Who doesn’t love desserts? Most of us love having it even after we are full. As one says “there’s always room for dessert”. Then, what’s your favourite dessert? Mine and most of humanity is chocolate, we love it to death. The age range doesn’t matter, it is loved by toddlers to elders. We swear on the smell and it's a sweet-bitter rich flavour of chocolate. But did you know your favourite chocolate devour mostly contains salt? Again, "a pinch of salt" is always added in dessert recipes, including chocolate. Even chocolate makers and chocolatiers are still adding salt to the chocolate as you will always find a Sea Salt bar in their assortments.
It must be because salt pairs wonderfully with chocolate!
But why does salt and chocolate taste good together? Even imagining it by the sounds of salt and cocoa finding themselves together is very mouth watering. Here are some of the reason why:
Salt is a sugar detector. It sounds counterproductive, but it's not. Contradictory, salt increases and intensifies our bodies ability to taste sweetness. When there is sodium, which is salt, the sensors located in our tongue that normally doesn’t respond to sugar process glucose as sweet. It's like another sugar detector is being signalled. Resulting in, it not only alerts our 'salt sensitivity', but also triggers a reaction with our 'sweet sensitive' taste buds to make them more receptive to sweet flavours.
That is why you will not underestimate ‘a pinch of salt’ in any of your recipes. Because it gives life and energy to the simplest recipes, makes the flavours "pop". Explaining why most sweet foods, desserts or baked goods will have some amounts of salt added. Nonetheless, our beloved chocolate is no exception.
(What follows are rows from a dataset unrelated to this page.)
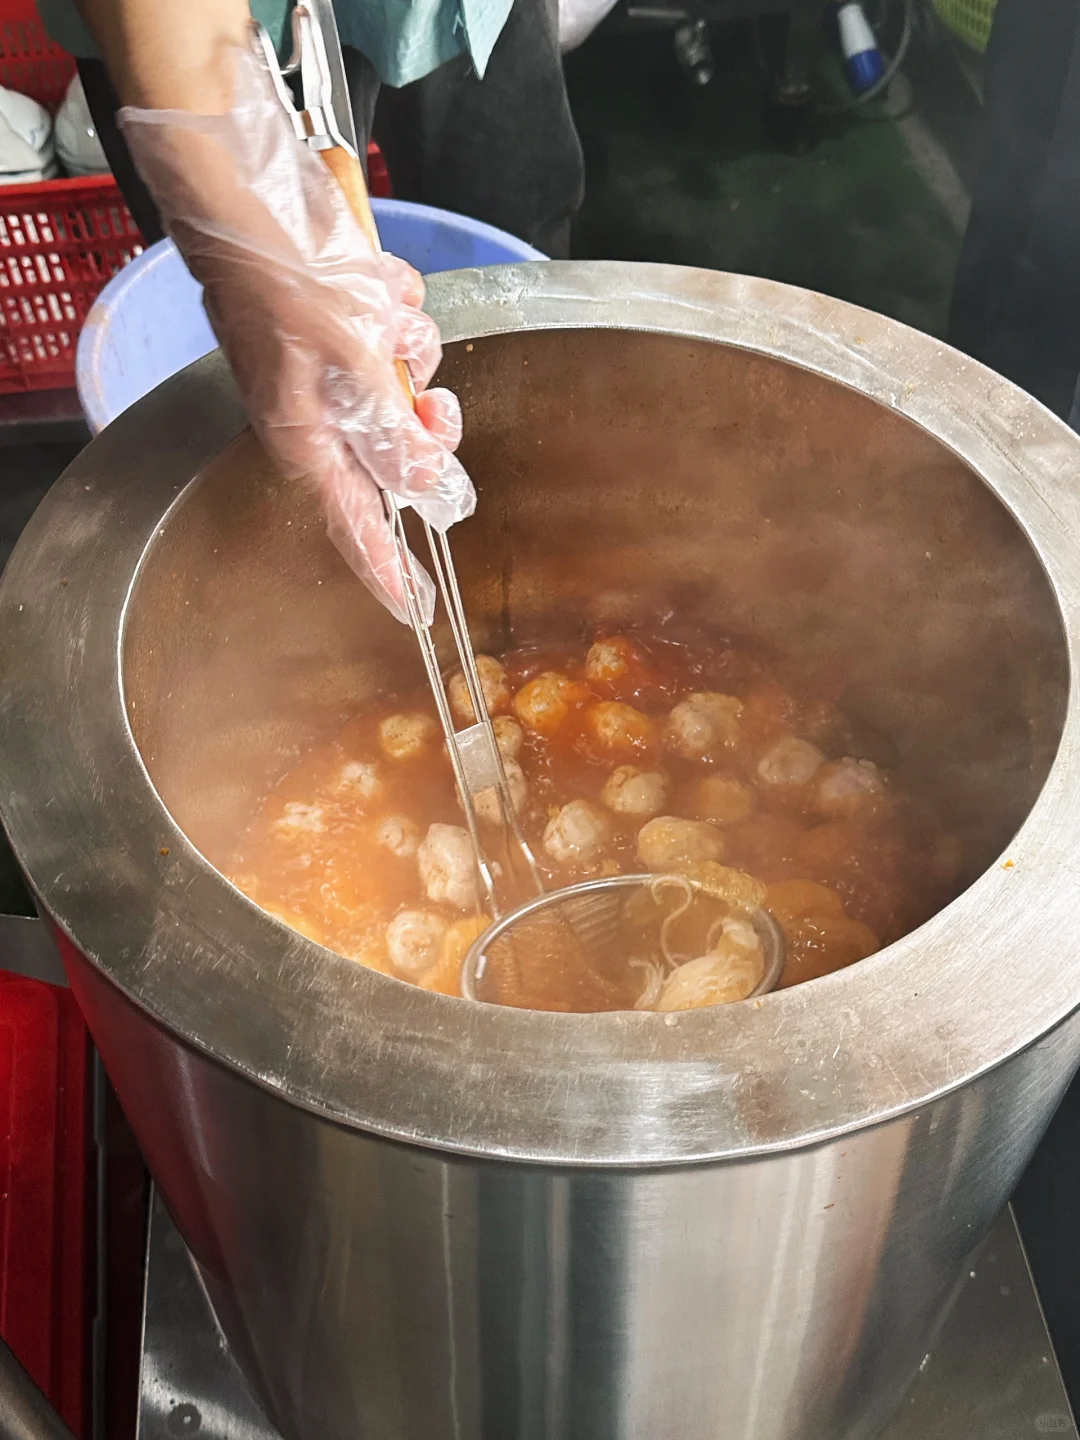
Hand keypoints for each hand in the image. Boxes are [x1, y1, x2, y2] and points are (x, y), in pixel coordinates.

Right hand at [119, 41, 473, 622]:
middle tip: (432, 403)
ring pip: (409, 383)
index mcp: (308, 441)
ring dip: (407, 344)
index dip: (387, 567)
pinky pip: (401, 331)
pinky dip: (396, 304)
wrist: (254, 193)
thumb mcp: (351, 371)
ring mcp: (336, 366)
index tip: (416, 608)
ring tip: (377, 311)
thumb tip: (429, 494)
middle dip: (422, 422)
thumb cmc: (284, 281)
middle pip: (400, 452)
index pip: (355, 524)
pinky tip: (373, 282)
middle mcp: (322, 413)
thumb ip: (394, 438)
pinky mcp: (350, 323)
A smart quote by Carla, food editor at Bon Appétit, “chocolate just takes so well to the flavours of salt and kind of brings out all of the flavours in the chocolate itself…..so if you try making a crust or cookie without salt it’s going to taste very one-dimensional”. A rounder chocolate flavour will come up which makes it nothing one-dimensional and the intrinsic flavours will be faster brought to the surface if there’s salt.
Another reason is salt adds texture and flavour. Some adore the crunch on their desserts. Which is why crunchiness makes chocolate more intriguing. When chocolatiers add salt to their masterpiece, it is because they want to emphasise the chocolate taste or to actually taste the salt in the chocolate. Based on the texture of the salt, it can be the secret to revive a flat chocolate, or to bring a wonderful one to the next level.
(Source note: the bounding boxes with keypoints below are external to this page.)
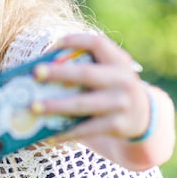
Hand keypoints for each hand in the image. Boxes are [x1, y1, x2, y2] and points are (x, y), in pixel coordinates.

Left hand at [30, 33, 173, 169]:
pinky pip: (87, 129)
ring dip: (56, 106)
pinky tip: (48, 136)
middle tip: (36, 73)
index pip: (98, 43)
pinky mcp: (117, 125)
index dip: (76, 41)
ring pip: (83, 104)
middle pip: (86, 73)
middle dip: (59, 73)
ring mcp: (121, 104)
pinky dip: (66, 133)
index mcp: (118, 61)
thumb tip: (36, 76)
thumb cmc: (109, 89)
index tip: (55, 44)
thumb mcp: (106, 74)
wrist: (143, 117)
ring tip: (33, 107)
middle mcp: (122, 80)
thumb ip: (83, 69)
A grainier sea salt is perfect to ‘pop’ the flavour of chocolate. As salt in this case has a supportive role, finer salt with tiny and almost imperceptible grains is very suitable as it won’t interfere too much with the smoothness of the chocolate. In the second case, to actually taste the salt, it is best to use a coarser sea salt. It gives its own texture and flavour to the table. The grains are larger to give a salty crunchy taste to the chocolate, which results in crunchy chocolate where salt can be detected at first sight.
Of course, one needs to be careful with the amount of ‘a pinch of salt’ they are using. Too little, and they don't get the benefits and too much would make it taste entirely like salt. The way to avoid getting too little or too much salt in your chocolate is to pinch the salt based on your own preferences and keep the balance. The saltiness shouldn't pass unnoticed, or overpower the rich classic chocolate flavour.